Almost everything we know about plants traces back to one humble species most people have never heard of: Arabidopsis thaliana, or thale cress. This small flowering weed has been the cornerstone of plant biology for the past 50 years, helping scientists understand how plants respond to light, which hormones regulate growth, and why some plants develop deep roots while others spread them shallow and wide. Yet despite its central role in research, many aspects of Arabidopsis’ life cycle have remained poorly understood.
Now, researchers at the Salk Institute have created the first comprehensive genetic atlas covering the entire Arabidopsis life cycle. Using advanced single-cell and spatial transcriptomics, the atlas maps gene expression in 400,000 cells across multiple developmental stages, from a single seed to a fully grown plant. This publicly available resource will be invaluable for studying plant cell types, developmental processes, and responses to stress and environmental changes.
Published in Nature Plants on AuG. 19, 2025, the findings are expected to accelerate progress in plant biotechnology, agriculture, and environmental science, according to a press release.
“We’ve come very far in our understanding of plant biology, but until recently, there has been a technological bottleneck preventing us from comprehensively cataloguing cell types and the genes they express uniformly, across developmental stages,” says senior author Joseph Ecker, professor, Salk International Council Chair in Genetics, and Howard Hughes Medical Institute investigator. “Our study changes that. We created a foundational gene expression dataset of most cell types, tissues, and organs, across the spectrum of the Arabidopsis life cycle.”
From left: Tatsuya Nobori, Natanella Illouz Eliaz, and Travis Lee. Photo: Salk Institute
How to Map a Plant
Over decades of research, Arabidopsis thaliana has been the subject of countless experiments. Scientists have worked to decode its genome, mapping which genes are active in each cell type across different tissues and organs. These incremental maps help researchers understand which genes govern the identity and function of various parts of the plant.
One powerful tool for creating these maps is single-cell RNA sequencing. Unlike DNA sequencing, which reads the genome itself, this technique examines the RNA transcripts a cell produces. This allows scientists to see which genes are actually being used, and in what quantity. By analyzing these gene expression patterns, researchers can distinguish between different cell types, even though every cell contains the same underlying genetic code.
While single-cell RNA sequencing has produced detailed maps, they are often limited to specific organs or tissues — such as roots, leaving stems, leaves, and flowers uncharted. To build a more complete atlas, Salk researchers combined single-cell RNA sequencing with spatial transcriptomics.
Better Technology, Better Maps
Single-cell RNA sequencing requires tissues to be separated and processed in isolation. In contrast, spatial transcriptomics allows researchers to map gene activity while preserving the plant’s natural tissue structure. This method keeps the cells in place, maintaining their location and context within stems, leaves, flowers, and roots. The result is a comprehensive view of cell identity across multiple tissues and organs, providing unprecedented insight into plant development.

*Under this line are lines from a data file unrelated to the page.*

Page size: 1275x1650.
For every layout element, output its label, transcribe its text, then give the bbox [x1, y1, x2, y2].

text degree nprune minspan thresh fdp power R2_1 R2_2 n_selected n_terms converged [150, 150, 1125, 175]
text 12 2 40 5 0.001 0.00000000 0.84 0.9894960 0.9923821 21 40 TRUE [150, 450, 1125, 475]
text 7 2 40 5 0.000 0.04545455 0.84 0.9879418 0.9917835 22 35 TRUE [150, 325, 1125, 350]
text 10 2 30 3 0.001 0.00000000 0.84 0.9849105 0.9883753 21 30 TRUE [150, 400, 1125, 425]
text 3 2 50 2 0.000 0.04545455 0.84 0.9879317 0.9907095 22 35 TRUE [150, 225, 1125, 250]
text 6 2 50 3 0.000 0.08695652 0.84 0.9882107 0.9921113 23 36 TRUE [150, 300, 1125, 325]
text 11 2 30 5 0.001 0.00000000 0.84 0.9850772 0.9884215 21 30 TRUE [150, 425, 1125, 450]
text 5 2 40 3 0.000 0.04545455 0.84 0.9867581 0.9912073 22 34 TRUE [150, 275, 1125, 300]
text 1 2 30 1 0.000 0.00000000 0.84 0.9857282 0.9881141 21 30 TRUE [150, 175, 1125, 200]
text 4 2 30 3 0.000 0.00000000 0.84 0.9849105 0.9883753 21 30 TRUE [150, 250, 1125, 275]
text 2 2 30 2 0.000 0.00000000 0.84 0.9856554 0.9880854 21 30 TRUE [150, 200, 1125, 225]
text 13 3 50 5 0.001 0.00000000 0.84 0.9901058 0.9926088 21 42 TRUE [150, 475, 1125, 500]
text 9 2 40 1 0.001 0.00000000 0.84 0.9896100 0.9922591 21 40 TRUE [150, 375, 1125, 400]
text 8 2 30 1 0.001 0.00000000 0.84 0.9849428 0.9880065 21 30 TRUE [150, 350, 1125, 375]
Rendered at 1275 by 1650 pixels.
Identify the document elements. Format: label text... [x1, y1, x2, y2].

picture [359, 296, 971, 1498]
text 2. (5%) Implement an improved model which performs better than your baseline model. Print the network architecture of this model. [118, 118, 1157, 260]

“What excites me most about this work is that we can now see things we simply couldn’t see before,” says co-first author Natanella Illouz-Eliaz, a postdoctoral researcher in Ecker’s lab. “Imagine being able to watch where up to a thousand genes are active all at once, in the real tissue and cell context of the plant. It’s not only fascinating on its own, but it’s already led us to discoveries, like finding genes involved in seedpod development that no one knew about before. There’s so much more waiting to be uncovered in this data, and that sense of possibility is what I am truly enthusiastic about.”
The single-cell and spatial transcriptomic atlas covers 10 developmental stages of Arabidopsis, from a seed in the soil to a flowering adult. Over 400,000 cells were analyzed, revealing the remarkable diversity of cell types that exist within a single plant.
Where the New Map Leads
By examining the entire life cycle rather than a single moment in time, researchers have uncovered a dynamic and complex network of cells driving plant development. The study also identified numerous new genes whose activity and roles in specific cell types can now be investigated in greater detail, opening fresh avenues for understanding plant biology.
“This study will be a powerful tool for hypothesis generation across the entire plant biology field,” says co-first author Travis Lee, a postdoctoral researcher in Ecker’s lab. “Our easy-to-use web application makes this life cycle atlas easily accessible to the plant science community through simply navigating to our website, and we can’t wait to learn from the many single-cell genomic studies it will now enable.”
The researchers hope this freely available online resource will enable deeper insights into plant cell development, shed light on how plants respond to genetic and environmental changes, and drive further advances in plant biology.
Other contributors include Jiaying Xu, Bruce Jow, and Joseph Nery of Salk, as well as Tatsuya Nobori, formerly at Salk and now at The Sainsbury Laboratory in the UK.
The work was supported by the Human Frontiers Science Program (LT000661/2020-L), George E. Hewitt Foundation for Medical Research, Weizmann Institute of Science, National Institutes of Health (NIGMS K99GM154136), and the Howard Hughes Medical Institute.